SEIN Analytics and Asset Management, which won the grand prize at the Gigabit Challenge, is a financial technology startup that is in the process of building a large database that tracks the performance of structured financial securities. Samuel Belu-John, the founder and developer of SEIN, says that the broadband technologies available right now allow the company to monitor 350 different kinds of public financial transactions. But since there are roughly 14,000 types of public financial transactions overall, SEIN will obviously need a much faster connection if it wants to significantly expand its overall database.

"As we expand you can see our database expanding very rapidly," he says. "You can imagine that the amount of data we are drawing down is quite large. ... What this high-speed network allows is for an entrepreneur to build something with a large amount of cloud data without putting up $1 million to $2 million to build out their own infrastructure."
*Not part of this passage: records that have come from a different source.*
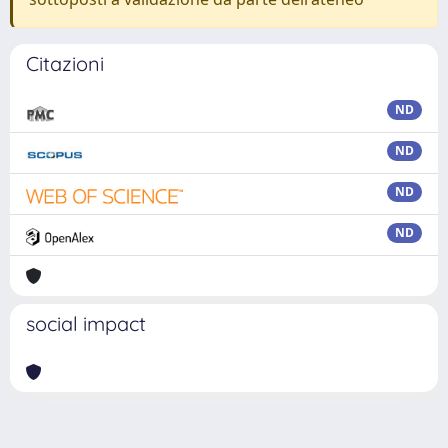
Citazioni
ND
ND
ND
ND
social impact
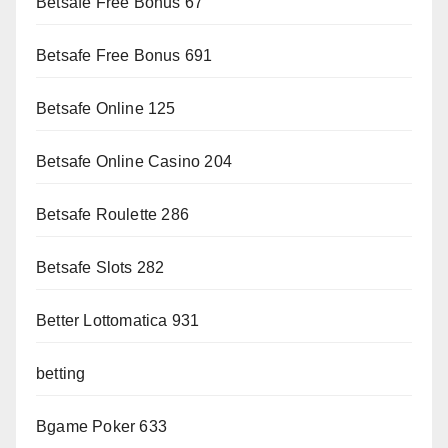
Betsafe Free Bonus 67
Betsafe Free Bonus 691
Betsafe Online 125
Betsafe Online Casino 204
Betsafe Roulette 286
Betsafe Slots 282
Better Lottomatica 931
betting
Bgame Poker 633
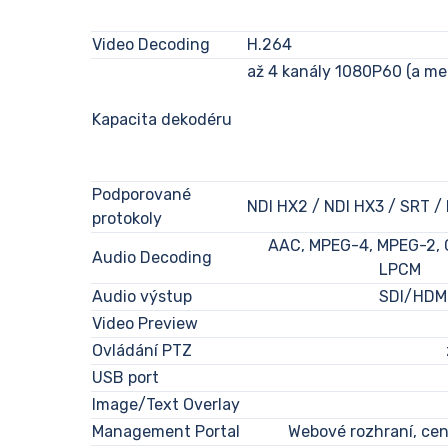
Video Decoding
H.264
až 4 kanály 1080P60 (a me
Kapacita dekodéru
Podporované
NDI HX2 / NDI HX3 / SRT /
protokoly
AAC, MPEG-4, MPEG-2, G
Audio Decoding
LPCM
Audio výstup
SDI/HDMI
Video Preview
Ovládání PTZ
USB port
Image/Text Overlay
Management Portal
Webové rozhraní, ce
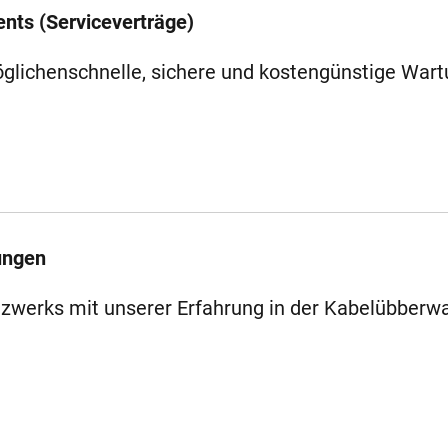
nts (Serviceverträge)
lichenschnelle, sichere und kostengünstige Wart
ungen
tzwerks mit unserer Erfahrung in der Kabelübber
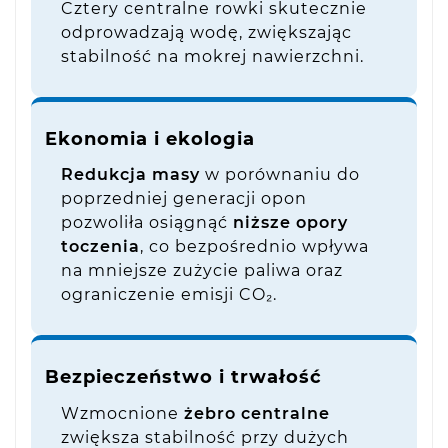
Cztery centralne rowki skutecznie
odprowadzają wodę, zwiększając
stabilność na mokrej nawierzchni.
Ekonomia i ekologia
Redukcja masy
w porównaniu do
poprzedniej generacji opon
pozwoliła osiągnąć
niższe opory
toczenia
, co bezpośrednio wpływa
na mniejsze zużycie paliwa oraz
ograniczenie emisji CO₂.
Bezpieczeństwo i trwałość
Wzmocnione
żebro centralne
zwiększa stabilność przy dużych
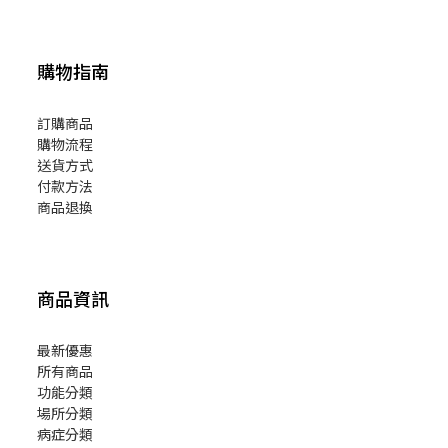
購物指南
訂購商品
購物流程
送貨方式
付款方法
商品退換
商品資訊
最新優惠
所有商品
功能分類
場所分類
病症分類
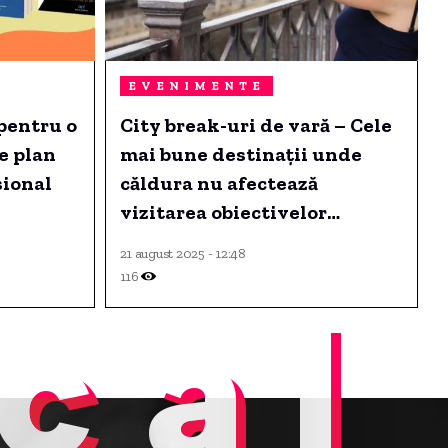
EVENIMENTE
 pentru o
City break-uri de vară – Cele
pe plan
mai bune destinații unde
sional
căldura nu afectează
vizitarea obiectivelor
turistice
21 august 2025 - 12:48
116
cal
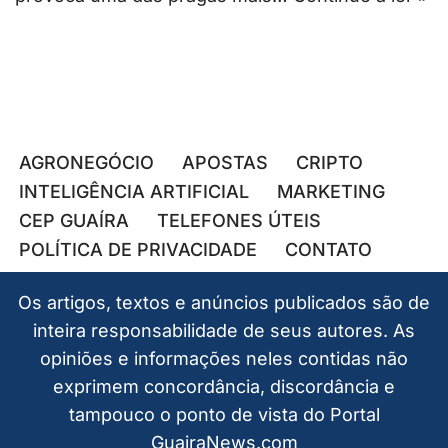
AGRONEGÓCIO
APOSTAS
CRIPTO
INTELIGÊNCIA ARTIFICIAL
MARKETING
CEP GUAÍRA
TELEFONES ÚTEIS
POLÍTICA DE PRIVACIDADE
CONTATO
Os artigos, textos e anúncios publicados são de
inteira responsabilidade de seus autores. As
opiniões e informações neles contidas não
exprimem concordância, discordância e
tampouco o ponto de vista do Portal
GuairaNews.com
Paruzia Technologies, another Kansas City-based startup that won the People's Choice award at the Gigabit Challenge, is also eyeing the Google Fiber network as a way to expand its operations. David Eck, the co-founder of Paruzia, says that his company is focused on helping small and medium businesses move as much of their technology and data over to the cloud as possible. And Paruzia isn't just planning any old cloud migration strategy for businesses either: It wants to help small and medium businesses give their remote workers better service at home than what they'd currently get at their offices. Eck says that if the Google Fiber network were to become available for Kansas City businesses, it would work wonders for reducing Paruzia's capital expenses that come with setting up its cloud infrastructure.
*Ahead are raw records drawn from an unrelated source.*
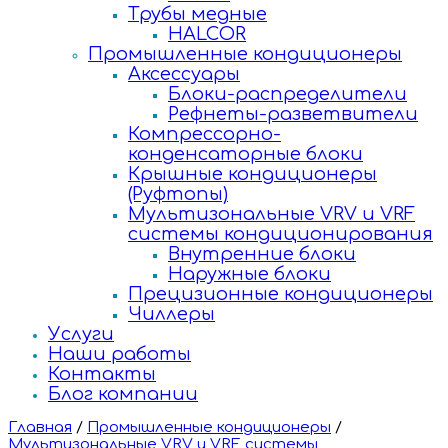
Трубы медные
HALCOR
Промышленные кондиционеры
Аксессуары
Блоки-распределители
Рефнеты-разветвители
Компрессорно-
конденсаторные блоки
Крышные кондиционеры
(Руфтопы)
Мультизональные VRV и VRF
системы кондиционирования
Внутренние блоки
Наружные блоки
Прецизионные кондиционеры
Чиллеры
Услуги
Наши работы
Контакты
Блог компании
Главная
/
Промышленные кондиционеры
/
Мультизональные VRV и VRF системы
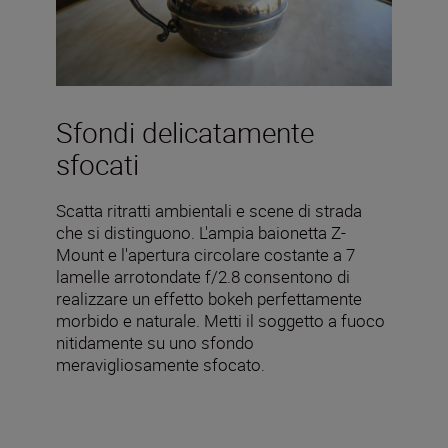
Sfondi delicatamente
sfocati
Scatta ritratti ambientali e scene di strada
che si distinguono. L'ampia baionetta Z-
Mount e l'apertura circolare costante a 7
lamelle arrotondate f/2.8 consentono di
realizzare un effetto bokeh perfettamente
morbido e naturale. Metti il soggetto a fuoco
nitidamente su uno sfondo
meravigliosamente sfocato.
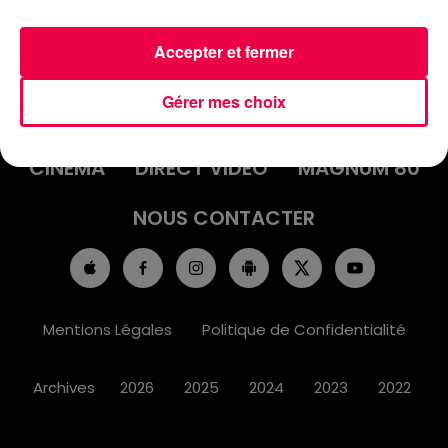
Accepter et fermer
ACCUEIL
INFOS
EMISSIONS
Gérer mes choix
AGENDA
JEUX
PODCASTS
CINÉMA
DIRECT VIDÉO
MAGNUM 80
NOUS CONTACTER
Mentions Légales
Politique de Confidentialité
Archives
2026
2025
2024
2023
2022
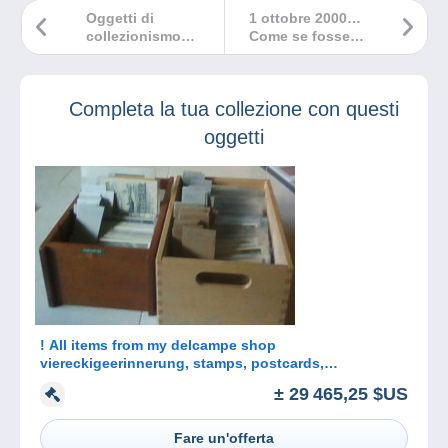
Oggetti di
1 ottobre 2000…
collezionismo
Come se fosse
creati per il 20°
ieri!
anniversario di
Delcampe!
Completa la tua collezione con questi
oggetti
! All items from my delcampe shop
viereckigeerinnerung, stamps, postcards,
Autographs
± 29 465,25 $US
Fare un'offerta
"We can still do it without Google Fiber, it just won't be as easy," he says. "It will cost more to get that kind of bandwidth if we don't have access to fiber. We're talking fully hosted services, desktops and phones, with zero congestion and zero slowness."

So for now, Kansas City businesses are moving forward with their development plans on the assumption that they won't have access to Google Fiber, even though Google has hinted that it would love to expand the network out to the business community if feasible. In the meantime, though, you can't blame young startups from dreaming.

"This is an opportunity for businesses to reduce their capital expenditures, to reduce the pain of startup costs and to enable growth in their companies," says Eck.

Belu-John, meanwhile, thinks that Google will see the enthusiasm for the network in the Kansas City business community and will have no choice but to expand the network.

"When Google is sending representatives to the Gigabit Challenge and they look at the business ideas being generated and how much they'll depend on a reliable network, I think they'll move to the business side very quickly," he says.